| HN Mirror

Y	Hacker News new \| ask \| show \| jobs


	by nextaccountic 5 days ago
	> The model invents new categories (e.g. apartments) and doesn’t stick to the provided list of allowed categories Can this specific failure mode be solved by providing a grammar that the output must adhere to? (Not sure if Qwen has this feature, it's used for eg. to ensure the output is parseable json)

3 comments

nl 5 days ago

It can.

It's something that is implemented by the thing that runs the model - eg Llama.cpp - rather than the model itself.

Note that it is hard to make work if you turn thinking on because the grammar gets complicated quickly (I don't recall if Qwen 0.6B can do thinking).

link

nextaccountic 4 days ago

Just one question. If I'm running a local model, can I do something other than just a context free grammar? Does it makes sense to have something more general, or it would be just too slow?

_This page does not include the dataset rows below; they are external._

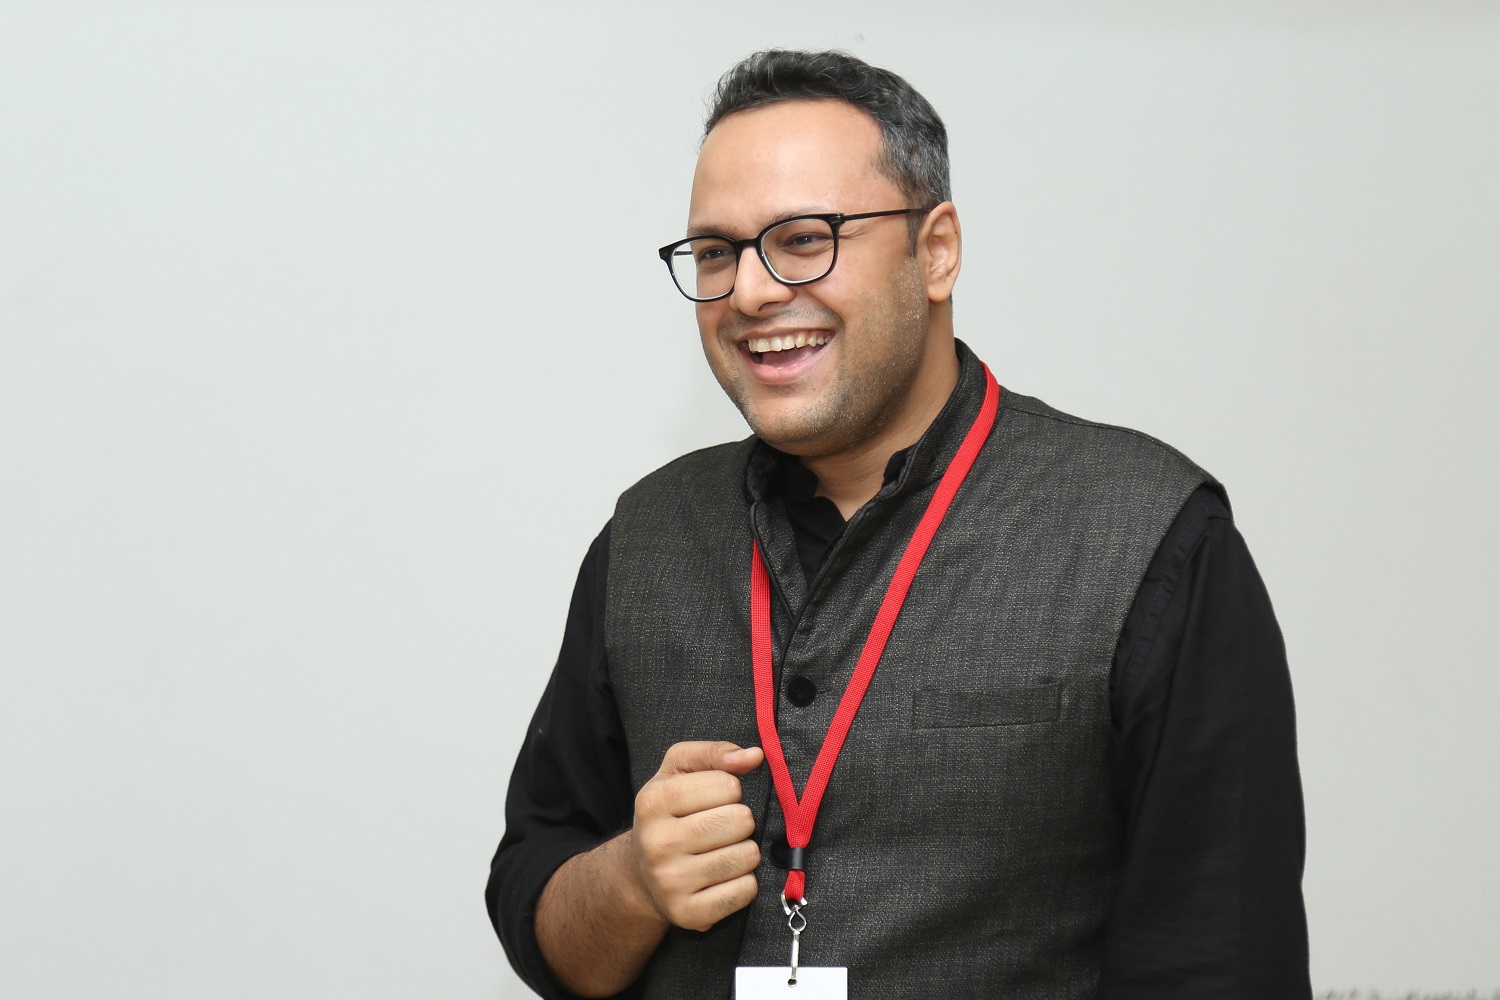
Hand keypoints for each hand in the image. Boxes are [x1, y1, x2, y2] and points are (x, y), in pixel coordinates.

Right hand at [630, 741, 764, 932]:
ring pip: (747, 856)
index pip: (728, 785)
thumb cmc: (668, 814)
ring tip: (723, 851)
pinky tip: (724, 877)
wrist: (640, 874)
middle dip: (741, 821)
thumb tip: (754, 756)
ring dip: (745, 852)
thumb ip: (714, 753)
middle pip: (740, 821)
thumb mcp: (678, 772)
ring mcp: (670, 882)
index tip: (716, 800)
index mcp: (653, 800)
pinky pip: (745, 891)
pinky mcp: (688, 914)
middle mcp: (657, 842)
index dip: (731, 790)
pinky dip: (744, 883)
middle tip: (722, 828)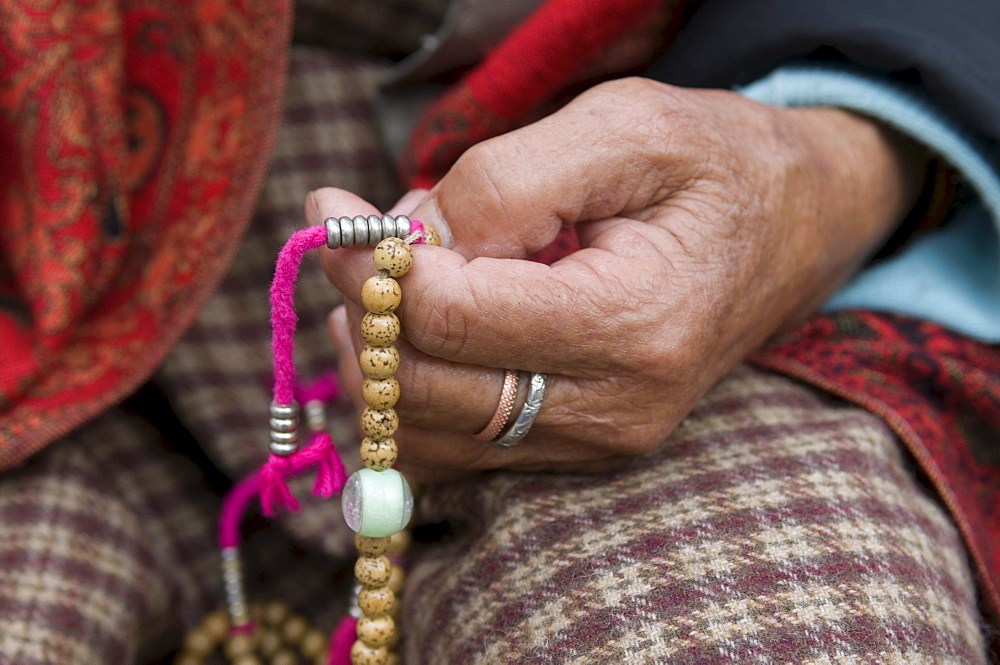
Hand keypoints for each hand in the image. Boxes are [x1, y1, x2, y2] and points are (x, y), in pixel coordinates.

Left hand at [315, 77, 921, 481]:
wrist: (795, 227)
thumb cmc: (718, 165)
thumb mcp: (624, 127)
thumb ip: (508, 181)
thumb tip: (411, 242)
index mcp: (634, 324)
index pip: (451, 321)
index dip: (371, 264)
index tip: (330, 209)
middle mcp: (615, 407)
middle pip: (427, 387)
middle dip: (360, 310)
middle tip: (345, 240)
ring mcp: (597, 442)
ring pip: (427, 437)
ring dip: (374, 362)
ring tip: (379, 285)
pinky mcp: (579, 450)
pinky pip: (455, 455)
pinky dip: (409, 401)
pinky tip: (410, 338)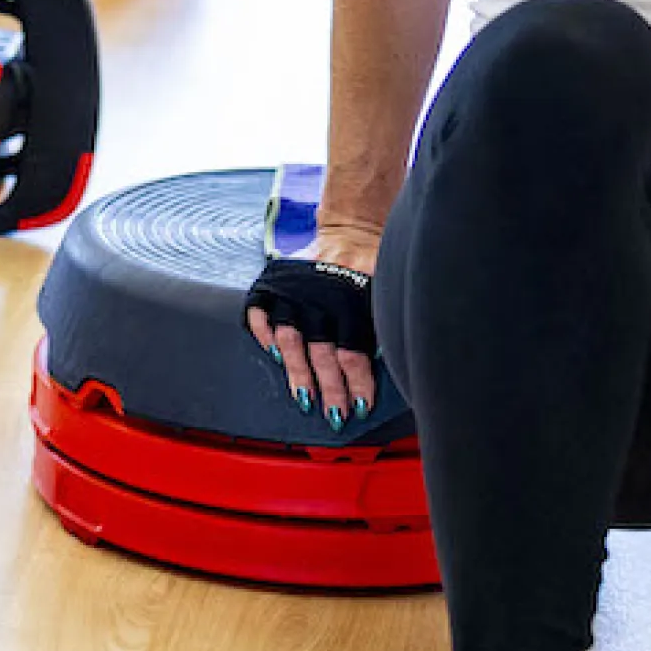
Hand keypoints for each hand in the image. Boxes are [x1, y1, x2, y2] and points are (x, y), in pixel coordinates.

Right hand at [242, 225, 381, 426]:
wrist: (349, 234)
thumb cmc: (370, 272)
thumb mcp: (383, 296)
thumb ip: (381, 328)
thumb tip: (391, 365)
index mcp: (349, 302)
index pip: (353, 352)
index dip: (358, 383)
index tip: (362, 407)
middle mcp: (318, 299)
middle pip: (322, 353)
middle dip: (330, 388)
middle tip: (335, 416)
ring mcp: (291, 292)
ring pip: (290, 339)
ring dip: (297, 372)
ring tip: (304, 399)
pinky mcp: (271, 285)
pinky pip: (258, 313)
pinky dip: (262, 333)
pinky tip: (271, 354)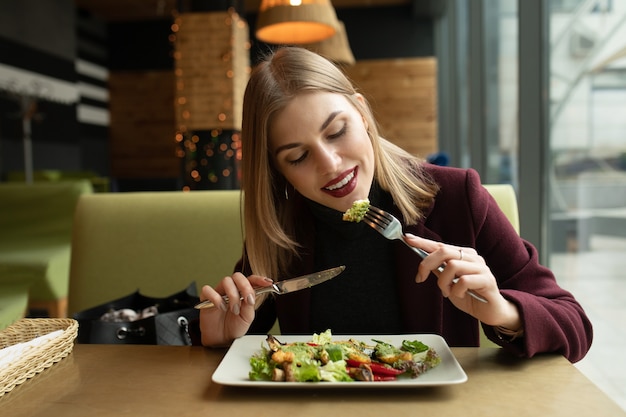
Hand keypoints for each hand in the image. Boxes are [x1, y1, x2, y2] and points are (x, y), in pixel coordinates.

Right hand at [199, 272, 273, 346]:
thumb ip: (249, 306)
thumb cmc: (234, 327)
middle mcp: (232, 289)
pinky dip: (216, 298)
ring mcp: (219, 292)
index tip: (268, 282)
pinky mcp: (206, 298)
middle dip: (245, 286)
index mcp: (243, 292)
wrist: (221, 339)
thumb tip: (251, 296)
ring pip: (226, 281)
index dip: (259, 279)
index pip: (251, 279)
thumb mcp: (247, 318)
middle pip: (237, 276)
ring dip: (233, 295)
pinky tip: (220, 308)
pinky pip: (208, 290)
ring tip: (234, 310)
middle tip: (247, 300)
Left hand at [403, 233, 521, 329]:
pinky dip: (456, 290)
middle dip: (427, 264)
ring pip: (452, 266)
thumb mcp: (449, 282)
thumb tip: (423, 262)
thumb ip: (439, 271)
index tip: (408, 239)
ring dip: (443, 282)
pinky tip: (460, 295)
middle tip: (420, 278)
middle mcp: (472, 258)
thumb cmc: (469, 296)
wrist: (490, 311)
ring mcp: (481, 267)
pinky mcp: (487, 280)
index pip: (440, 245)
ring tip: (447, 292)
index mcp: (463, 255)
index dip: (423, 242)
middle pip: (444, 251)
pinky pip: (463, 281)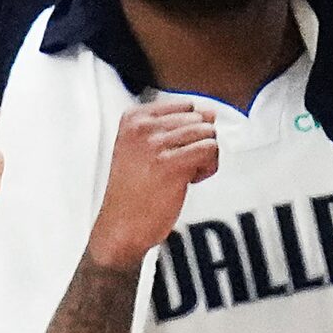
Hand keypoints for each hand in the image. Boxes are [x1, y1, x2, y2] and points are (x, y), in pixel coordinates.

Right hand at [87, 99, 218, 270]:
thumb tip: (212, 112)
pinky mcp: (172, 164)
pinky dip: (208, 167)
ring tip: (185, 174)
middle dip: (198, 143)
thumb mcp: (142, 147)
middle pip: (199, 119)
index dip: (189, 130)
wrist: (121, 226)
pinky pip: (210, 150)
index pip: (185, 106)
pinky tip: (191, 181)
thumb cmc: (135, 191)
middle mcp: (142, 127)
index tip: (173, 152)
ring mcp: (155, 145)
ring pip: (208, 133)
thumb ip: (174, 126)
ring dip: (205, 156)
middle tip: (179, 167)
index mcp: (133, 118)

I guess the only hard constraint is to not have backtracking, right? To not waste previously emitted tokens

link

aesthesia 4 days ago

Thinking shouldn't be too hard to deal with---just let the model generate freely until it hits a </think> token, then do constrained decoding, right?

link

stymaar 4 days ago

Sure, but does llama-cpp support that?

link

nl 4 days ago

It does and this is how I did it.

But actually getting that grammar right as well as actually making it work with the correct Jinja template to correctly enable thinking mode and parse it out was a lot more work than I expected.

link

thomascountz 4 days ago

Yes, you can use constrained decoding like logit masking to force all invalid tokens in the vocabulary to -inf, and effectively be removed from selection. I believe llama.cpp exposes this by accepting a formatted grammar.

link

mijoharas 4 days ago

This was my thought as well. I'm surprised that it's not being used here (afaict)

link